50 Years Ago: Morality and Property

Under a system of chattel-slavery sheer physical force was almost the sole means of holding the slaves in subjection. It was not necessary for a community of interests between master and slave to be hypocritically assumed and inculcated. What the slaves thought was of little or no consequence to their owners: morality was considered no concern of slaves; it was held to be an attribute of and an obligation upon “free-men” alone.

On the contrary with serfdom, the greater cohesion manifested by the workers made it very necessary to use mental as well as physical means to secure their complete subjection. A pseudo-moral code was required for the workers in order to guide their activities along lines consistent with the welfare of their exploiters. But a serf who was compelled to part with both labour and produce to a non-productive lord could never he taught to believe that he was not exploited, that he was a free man. as it has been possible to teach the wage-worker of today.

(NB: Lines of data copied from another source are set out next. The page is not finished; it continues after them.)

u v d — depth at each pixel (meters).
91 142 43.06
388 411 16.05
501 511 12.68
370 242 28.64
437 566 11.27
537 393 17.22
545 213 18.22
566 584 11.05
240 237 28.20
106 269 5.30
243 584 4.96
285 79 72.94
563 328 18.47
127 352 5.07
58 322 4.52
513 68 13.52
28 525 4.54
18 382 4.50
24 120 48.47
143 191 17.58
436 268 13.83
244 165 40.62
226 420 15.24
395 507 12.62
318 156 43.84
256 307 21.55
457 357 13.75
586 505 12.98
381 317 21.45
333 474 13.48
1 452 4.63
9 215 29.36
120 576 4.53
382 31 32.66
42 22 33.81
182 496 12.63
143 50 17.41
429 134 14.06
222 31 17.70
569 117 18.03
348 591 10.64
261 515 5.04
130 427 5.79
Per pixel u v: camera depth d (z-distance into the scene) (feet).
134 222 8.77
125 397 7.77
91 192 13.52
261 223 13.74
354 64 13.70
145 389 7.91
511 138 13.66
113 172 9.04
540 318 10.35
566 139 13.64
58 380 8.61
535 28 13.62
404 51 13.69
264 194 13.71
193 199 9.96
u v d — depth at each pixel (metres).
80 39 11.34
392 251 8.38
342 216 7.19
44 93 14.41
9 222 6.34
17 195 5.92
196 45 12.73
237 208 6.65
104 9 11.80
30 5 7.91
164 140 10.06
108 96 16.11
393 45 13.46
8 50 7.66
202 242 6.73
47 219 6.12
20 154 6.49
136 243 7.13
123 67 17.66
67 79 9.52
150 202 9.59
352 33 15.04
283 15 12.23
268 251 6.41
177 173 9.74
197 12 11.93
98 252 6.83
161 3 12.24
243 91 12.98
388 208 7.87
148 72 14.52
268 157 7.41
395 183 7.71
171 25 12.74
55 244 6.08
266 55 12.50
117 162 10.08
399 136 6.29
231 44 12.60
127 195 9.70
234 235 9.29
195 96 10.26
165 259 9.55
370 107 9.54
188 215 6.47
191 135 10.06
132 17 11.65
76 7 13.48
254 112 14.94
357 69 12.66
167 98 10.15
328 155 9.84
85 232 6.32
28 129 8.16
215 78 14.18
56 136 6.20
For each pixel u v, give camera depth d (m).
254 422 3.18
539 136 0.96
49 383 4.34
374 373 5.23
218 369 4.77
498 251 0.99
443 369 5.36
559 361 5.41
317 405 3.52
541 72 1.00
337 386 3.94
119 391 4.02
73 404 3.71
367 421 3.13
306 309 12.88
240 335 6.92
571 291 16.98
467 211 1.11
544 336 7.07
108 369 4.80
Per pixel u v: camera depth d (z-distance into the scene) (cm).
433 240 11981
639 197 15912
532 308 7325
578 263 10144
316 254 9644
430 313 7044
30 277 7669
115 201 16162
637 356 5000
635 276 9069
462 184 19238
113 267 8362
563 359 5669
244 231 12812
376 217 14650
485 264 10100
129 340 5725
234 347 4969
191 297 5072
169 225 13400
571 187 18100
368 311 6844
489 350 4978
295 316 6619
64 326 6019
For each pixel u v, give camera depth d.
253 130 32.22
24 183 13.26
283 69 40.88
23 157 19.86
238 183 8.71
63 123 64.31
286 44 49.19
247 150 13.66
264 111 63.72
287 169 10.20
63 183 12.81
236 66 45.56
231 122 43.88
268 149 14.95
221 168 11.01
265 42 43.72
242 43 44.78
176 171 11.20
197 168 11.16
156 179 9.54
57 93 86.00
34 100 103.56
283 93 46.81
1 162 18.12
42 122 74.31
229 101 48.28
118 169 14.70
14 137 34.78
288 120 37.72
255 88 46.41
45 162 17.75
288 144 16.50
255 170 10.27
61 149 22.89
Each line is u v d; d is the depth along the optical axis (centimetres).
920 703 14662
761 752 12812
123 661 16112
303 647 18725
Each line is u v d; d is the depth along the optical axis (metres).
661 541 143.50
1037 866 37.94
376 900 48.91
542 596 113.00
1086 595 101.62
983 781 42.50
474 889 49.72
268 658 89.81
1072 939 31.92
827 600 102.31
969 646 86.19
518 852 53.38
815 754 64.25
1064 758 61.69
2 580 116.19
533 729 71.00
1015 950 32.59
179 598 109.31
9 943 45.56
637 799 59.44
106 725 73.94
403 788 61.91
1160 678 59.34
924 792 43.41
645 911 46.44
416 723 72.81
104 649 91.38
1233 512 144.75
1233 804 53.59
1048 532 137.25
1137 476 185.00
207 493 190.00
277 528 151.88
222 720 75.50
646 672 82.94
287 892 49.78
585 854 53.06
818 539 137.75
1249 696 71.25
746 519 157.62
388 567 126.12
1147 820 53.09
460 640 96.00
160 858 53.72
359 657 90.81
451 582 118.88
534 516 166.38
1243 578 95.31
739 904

The awkward problem was ingeniously solved by the Catholic clergy, the intellectual and moral guardians of feudalism. They zealously inculcated into the peasantry the idea that the categories, king, lord, and serf were of divine ordinance and unalterable. and further, that the present life with its poverty and riches, is only a preparation for the coming “kingdom of God”, where those who had been meek and humble while toiling and suffering “here below”, would dwell in happiness “amongst the best”.

From the Socialist Standard, January 1918.